Simon Cai: Thank you. In the first quarter, our overall progress in new user acquisition generally met our expectations. We implemented different acquisition strategies targeting shippers and other truckers. The shipper side, as previously mentioned, we have promoted our brands and platform through various online and offline channels, attracting more high quality direct shippers as a result. As you know, China has over 30 million SMEs who may require FTL shipments. All of whom are our potential shipper customers. Therefore, we will remain devoted to offering various transportation capacity solutions and meeting shippers involving logistics needs for us to consistently improve our penetration rate amongst those direct shippers.

As for truckers, we already covered most of the heavy duty trucker drivers in China and we are expanding our reach to smaller trucks at the pandemic subside and just transportation activities resumes. On top of online new user acquisition, we also focused on reactivating dormant truck drivers leveraging our ongoing capability. We identified dormant drivers with the potential to return to our platform and operating incentive to reactivate them. In addition, we have formed co-operation with offline service areas set-up trucker service stations and temporary service points and provided care packages for truckers to peak freight logistics period to help truckers enjoy short breaks and supply and increase their comfort while traveling. These amenities enhance truckers the sense of belonging on our platform, while also attracting new truckers to FDA.

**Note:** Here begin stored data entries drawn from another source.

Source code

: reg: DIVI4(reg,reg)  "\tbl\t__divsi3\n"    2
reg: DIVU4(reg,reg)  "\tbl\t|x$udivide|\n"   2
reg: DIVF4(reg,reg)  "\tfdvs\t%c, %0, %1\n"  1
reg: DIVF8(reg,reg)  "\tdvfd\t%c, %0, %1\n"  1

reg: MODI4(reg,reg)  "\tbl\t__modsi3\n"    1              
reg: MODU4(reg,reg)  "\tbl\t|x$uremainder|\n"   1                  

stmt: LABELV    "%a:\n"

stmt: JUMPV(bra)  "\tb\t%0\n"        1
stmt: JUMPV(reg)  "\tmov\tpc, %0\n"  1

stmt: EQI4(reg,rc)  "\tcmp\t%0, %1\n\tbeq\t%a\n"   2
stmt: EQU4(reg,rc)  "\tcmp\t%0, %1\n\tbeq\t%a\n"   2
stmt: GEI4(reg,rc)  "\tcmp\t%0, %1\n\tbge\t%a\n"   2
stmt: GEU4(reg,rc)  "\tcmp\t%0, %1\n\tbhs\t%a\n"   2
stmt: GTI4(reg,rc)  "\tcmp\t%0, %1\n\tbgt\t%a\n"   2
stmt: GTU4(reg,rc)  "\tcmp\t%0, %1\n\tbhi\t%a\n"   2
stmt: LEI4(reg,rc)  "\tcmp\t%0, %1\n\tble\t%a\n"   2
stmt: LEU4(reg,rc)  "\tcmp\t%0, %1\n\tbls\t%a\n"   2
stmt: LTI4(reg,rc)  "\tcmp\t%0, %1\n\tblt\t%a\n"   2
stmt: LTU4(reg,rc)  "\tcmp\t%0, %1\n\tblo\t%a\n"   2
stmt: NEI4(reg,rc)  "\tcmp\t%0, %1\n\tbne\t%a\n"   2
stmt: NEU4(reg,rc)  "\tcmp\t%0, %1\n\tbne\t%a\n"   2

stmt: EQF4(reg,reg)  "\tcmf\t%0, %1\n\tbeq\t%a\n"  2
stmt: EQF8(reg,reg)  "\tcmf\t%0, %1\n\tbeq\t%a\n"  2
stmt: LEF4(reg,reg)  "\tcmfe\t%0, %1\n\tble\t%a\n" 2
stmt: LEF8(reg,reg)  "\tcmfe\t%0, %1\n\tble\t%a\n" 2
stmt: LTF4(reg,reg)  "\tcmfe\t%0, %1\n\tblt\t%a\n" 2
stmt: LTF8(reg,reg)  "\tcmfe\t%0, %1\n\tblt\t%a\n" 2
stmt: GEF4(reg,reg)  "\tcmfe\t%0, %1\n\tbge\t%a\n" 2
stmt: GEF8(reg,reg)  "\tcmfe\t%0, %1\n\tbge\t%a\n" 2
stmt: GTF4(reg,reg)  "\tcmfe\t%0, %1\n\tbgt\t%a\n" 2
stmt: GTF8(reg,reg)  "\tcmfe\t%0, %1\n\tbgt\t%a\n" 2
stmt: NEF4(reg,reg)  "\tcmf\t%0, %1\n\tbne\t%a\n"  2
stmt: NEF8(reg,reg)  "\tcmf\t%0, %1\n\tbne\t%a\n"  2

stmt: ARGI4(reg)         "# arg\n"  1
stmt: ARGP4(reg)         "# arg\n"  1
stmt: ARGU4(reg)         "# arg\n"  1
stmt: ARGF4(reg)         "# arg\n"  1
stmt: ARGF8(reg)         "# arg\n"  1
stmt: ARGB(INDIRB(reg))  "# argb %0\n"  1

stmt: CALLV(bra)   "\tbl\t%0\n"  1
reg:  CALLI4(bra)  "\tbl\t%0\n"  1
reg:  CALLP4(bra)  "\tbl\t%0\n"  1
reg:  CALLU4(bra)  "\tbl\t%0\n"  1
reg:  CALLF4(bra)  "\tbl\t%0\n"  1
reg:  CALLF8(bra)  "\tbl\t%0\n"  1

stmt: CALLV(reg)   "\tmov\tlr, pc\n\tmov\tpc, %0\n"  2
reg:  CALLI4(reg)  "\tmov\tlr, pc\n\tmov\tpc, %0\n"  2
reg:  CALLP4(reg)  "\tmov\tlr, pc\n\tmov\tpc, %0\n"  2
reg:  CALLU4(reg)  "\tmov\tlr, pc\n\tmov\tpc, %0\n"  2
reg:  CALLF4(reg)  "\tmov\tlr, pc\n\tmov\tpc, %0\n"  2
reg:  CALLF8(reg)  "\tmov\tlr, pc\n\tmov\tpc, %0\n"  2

And looking forward, we continue to attract more high quality truckers and shippers sustaining our growth in both user scale and transaction volume on a platform.

Operator: Thank you. And that concludes the question-and-answer session. I would like to turn the conference back over to management for any additional or closing comments.

Mao Mao: Thank you once again for joining us today. If you have any further questions, please feel free to contact us at Full Truck Alliance directly or TPG Investor Relations. Our contact information for IR in both China and the U.S. can be found in today’s press release. Have a good day.

Operator: Thank you. This concludes today’s conference call. We thank you all for attending today’s presentation. You may now disconnect your lines, and have a wonderful day.